If you’re putting properties under contract, but have no intent or ability to close, you’re violating contract law, and trying to act as an agent. (Imagine the seller suing you for contract fraud and specific performance.)
If you leave behind a trail of purchase agreements you didn’t close on if you couldn’t assign it, then you’re probably acting as an agent.
Now for the licensees:
Being a licensee allows you to advertise a property you don’t own when you have a listing agreement signed by the property owner. You can have it under contract and be acting for yourself, and not as an agent. However, consider this. I can easily imagine a seller filing a complaint/lawsuit on how they were taken advantage of by the unscrupulous licensed, skilled professional real estate agent. You know the one who put their home under contract, then assigned the contract for a lot more than a commission. The agent clearly took advantage of the unsophisticated seller, and stole their home for less than it was worth for their own personal gain. Guess who wins that?
Being a licensee requires clear specific disclosures if you intend to wholesale, and the broker’s approval.
Wholesaling and all real estate activities MUST comply with the three rules above.
In case you’re wondering, I primarily focus on rentals and flips. I do wholesale properties, but I rarely assign the contract.
ASSIGNING THE CONTRACT
So you’ve followed the rules, and successfully assigned the contract. Now, time for the closing and get paid. It’ll be a great day right? What could go wrong? Remember these two points:
When you assign a contract, you are giving ALL your rights to the contract to the buyer.

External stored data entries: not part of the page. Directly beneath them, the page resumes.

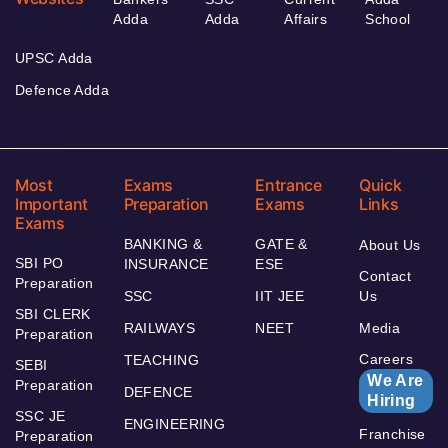
Adda
Adda
Affairs
School
UPSC Adda
Defence Adda
Most
Exams
Entrance
Quick
Important
Preparation
Exams
Links
Exams
BANKING &
GATE &
About Us
SBI PO
INSURANCE
ESE
Contact
Preparation
SSC
IIT JEE
Us
SBI CLERK
RAILWAYS
NEET
Media
Preparation
Careers
TEACHING
SEBI
We Are
Preparation
DEFENCE
Hiring
SSC JE
ENGINEERING
Franchise
Preparation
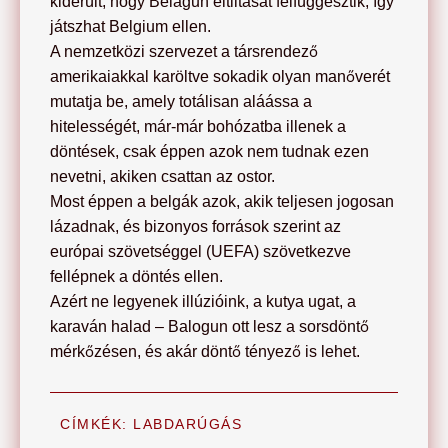
kiderült, hogy Belagun eltiltását felfüggesztik, így
játszhat Belgium ellen.
A nemzetközi szervezet a társrendező
amerikaiakkal karöltve sokadik olyan manőverét
mutatja be, amely totálisan aláássa a
hitelességét, már-már bohózatba illenek a
döntések, csak éppen azok nem tudnak ezen
nevetni, akiken csattan az ostor.
Most éppen a belgák azok, akik teljesen jogosan
lázadnak, és bizonyos források szerint az
európai szövetséggel (UEFA) szövetkezve
fellépnek a döntés ellen.
Azért ne legyenek illúzióink, a kutya ugat, a
karaván halad – Balogun ott lesz a sorsdöntő
mérkőzésen, és akár döntő tényező is lehet.
CÍMKÉK:
LABDARÚGÁS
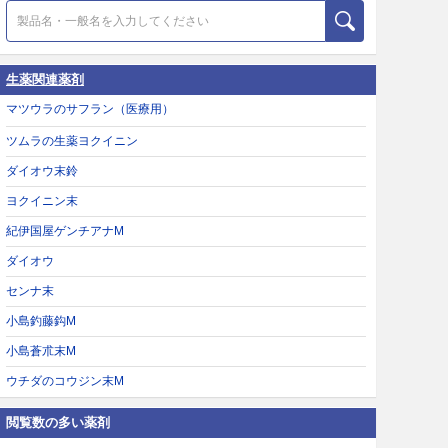
生薬関連薬剤
マツウラのサフラン（医療用）
ツムラの生薬ヨクイニン
ダイオウ末鈴
ヨクイニン末
紀伊国屋ゲンチアナM
ダイオウ
センナ末
小島釣藤鈎M
小島蒼朮末M
ウチダのコウジン末M
閲覧数の多い薬剤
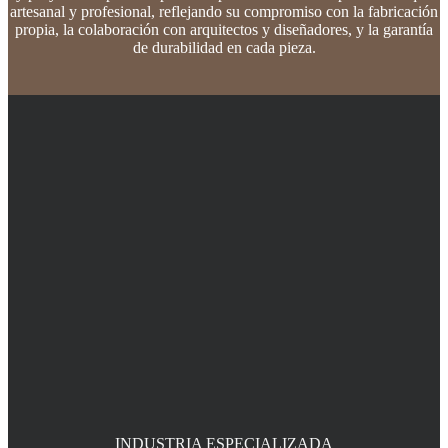
artesanal y profesional, reflejando su compromiso con la fabricación
propia, la colaboración con arquitectos y diseñadores, y la garantía
de durabilidad en cada pieza.
INDUSTRIA ESPECIALIZADA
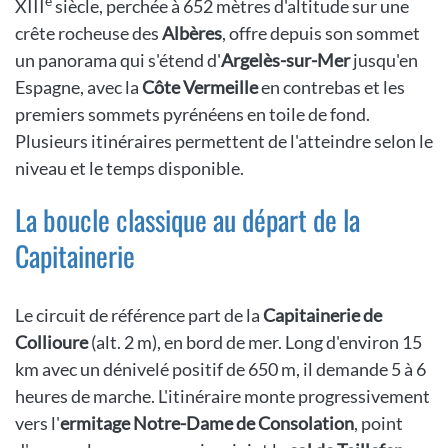
e
XIII
siècle, perchée à 652 mètres d'altitude sur une
crête rocheuse des
Albères
, offre depuis son sommet
un panorama qui s'étend d'
Argelès-sur-Mer
jusqu'en
Espagne, avec la
Côte Vermeille
en contrebas et les
premiers sommets pyrénéens en toile de fond.
Plusieurs itinéraires permettent de l'atteindre selon le
niveau et le temps disponible.
La boucle classique au départ de la
Capitainerie
Le circuit de référence part de la
Capitainerie de
Collioure
(alt. 2 m), en bord de mer. Long d'environ 15
km avec un dénivelé positif de 650 m, il demande 5 à 6
heures de marche. L'itinéraire monte progressivement
vers l'
ermitage Notre-Dame de Consolation
, point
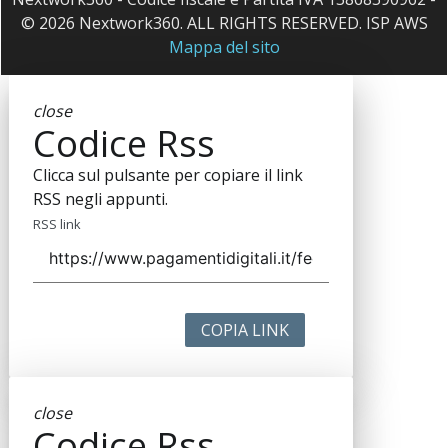
© 2026 Nextwork360. ALL RIGHTS RESERVED. ISP AWS
Mappa del sito
close
Codice Rss
Clicca sul pulsante per copiare il link
RSS negli appunti.
RSS link
COPIA LINK
close
Codice Rss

You are removing your name on the purchase agreement replacing it with your buyers. You’re out of the picture on the purchase agreement.
Your assignment agreement is ONLY with the buyer. In exchange for replacing your name on the contract, you agreed to receive a fee.

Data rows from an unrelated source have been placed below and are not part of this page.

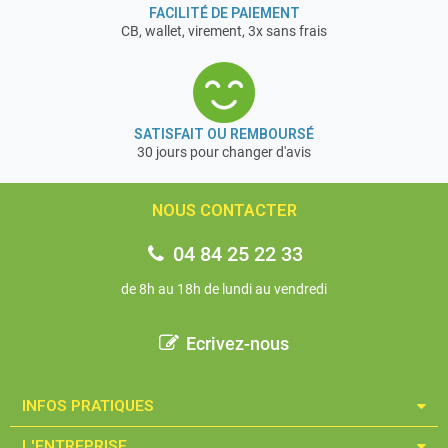
FACILITÉ DE PAIEMENT
CB, wallet, virement, 3x sans frais
SATISFAIT OU REMBOURSÉ
30 jours pour changer d'avis
NOUS CONTACTER
04 84 25 22 33
de 8h au 18h de lundi au vendredi
Ecrivez-nous
INFOS PRATIQUES​
L'ENTREPRISE​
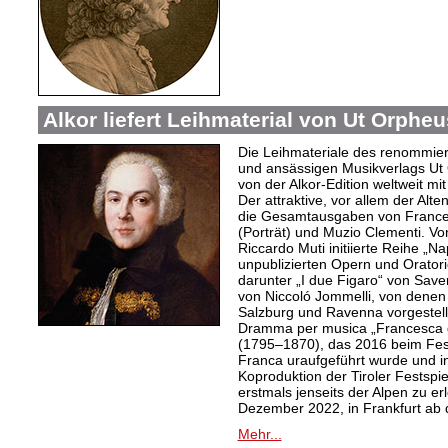
Alkor liefert Leihmaterial von Ut Orphe
Die Leihmateriale des renommier
und ansässigen Musikverlags Ut 
von der Alkor-Edition weltweit mi
Der attraktive, vor allem der Al
die Gesamtausgaben von Frances
(Porträt) und Muzio Clementi. Vo
Riccardo Muti initiierte Reihe „Na
unpublizierten Opern und Oratori
darunter „I due Figaro“ von Sav
von Niccoló Jommelli, von denen
Salzburg und Ravenna vorgestellt
Dramma per musica „Francesca d
(1795–1870), das 2016 beim Festiv
Franca uraufgeführt wurde und in
Koproduktion der Tiroler Festspie
erstmals jenseits der Alpen zu er
Dezember 2022, in Frankfurt ab
Mehr...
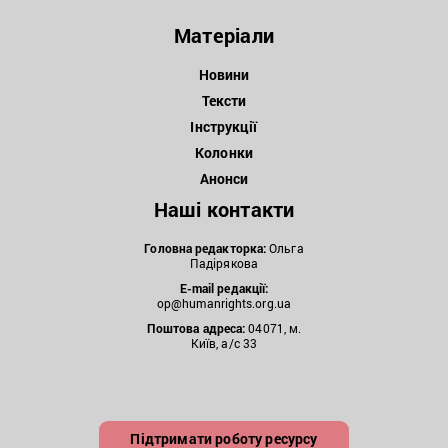
Матеріали
Новини
Тексти
Інструкції
Колонки
Анонси
Наші контакти
Головна редакторка:
Ольга
Падірякова
E-mail редакції:
op@humanrights.org.ua
Поштова
адреса:
04071, м.
Київ, а/с 33
Підтримати роботу ресурсу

The buyer and seller both have the right to change the purchase agreement. So, the buyer and seller could legally cancel the existing contract and create a new one. (Remember, you’re no longer the buyer) You could be sitting at the closing table, and you wouldn’t be able to legally stop it. The title co also wouldn’t be able to stop those changes, as the buyer and the seller have the right to change their agreement. A newly written agreement could take the assignment out of play from the title co perspective. The title co is simply a facilitator for the written agreement in the transaction, even when the buyer and seller make a last-minute change.
Ok, so most buyers and sellers wouldn’t do that. But some would and do. You could try to sue the buyer for not paying you, but how do you think that would go, and what would it cost?

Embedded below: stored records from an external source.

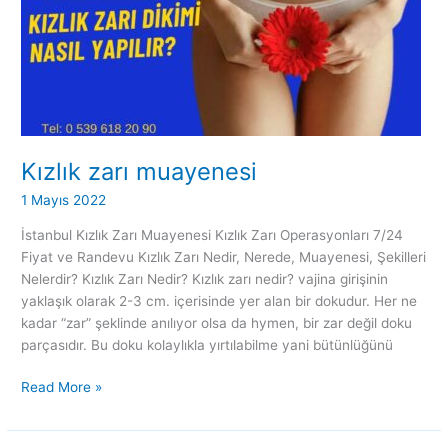
Kızlık zarı muayenesi
1 Mayıs 2022
İstanbul Kızlık Zarı Muayenesi Kızlık Zarı Operasyonları 7/24
Fiyat ve Randevu Kızlık Zarı Nedir, Nerede, Muayenesi, Şekilleri
Nelerdir? Kızlık Zarı Nedir? Kızlık zarı nedir? vajina girişinin
yaklaşık olarak 2-3 cm. içerisinde yer alan bir dokudur. Her ne
kadar “zar” şeklinde anılıyor olsa da hymen, bir zar değil doku
parçasıdır. Bu doku kolaylıkla yırtılabilme yani bütünlüğünü
Read More »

Call me a control freak if you want, but I almost ALWAYS double close. It eliminates almost every objection as to whether you were wholesaling legally. Use Transactional Funding if you must, build the cost into the deal.
IN CLOSING
How do you prevent all the questions and problems above? Simple.
- Find a great deal
- Buy the property (use a lender or partner as needed)
- Sell a good deal
Clean, neat, simple. And no argument about whether it’s legal.